TO DO - Reproduce the text lines of every entry below word for word, omitting the pictures.

── PROVIDED ENTRIES ──

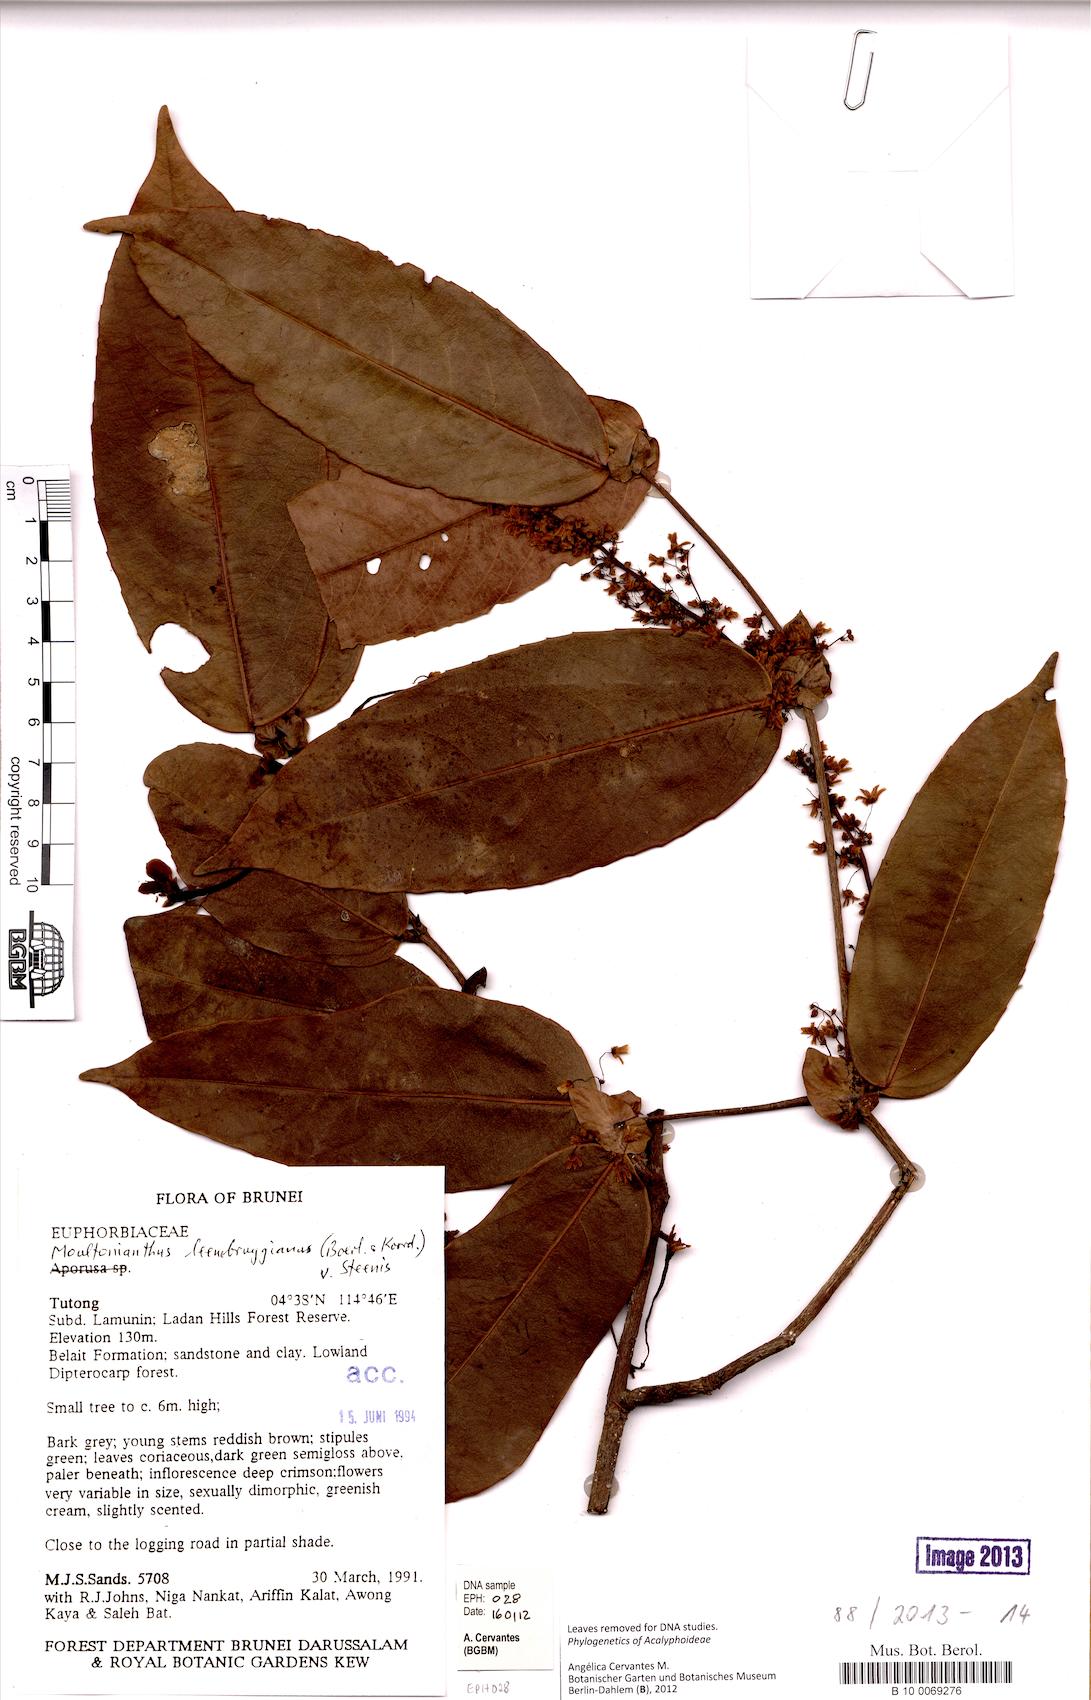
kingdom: Plantae
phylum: Tracheophyta
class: Magnoliopsida
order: Malpighiales
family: Euphorbiaceae
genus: Moultonianthus
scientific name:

───

OUTPUT BELOW -
kingdom: Plantae
phylum: Tracheophyta
class: Magnoliopsida
order: Malpighiales
family: Euphorbiaceae
genus: Moultonianthus
scientific name:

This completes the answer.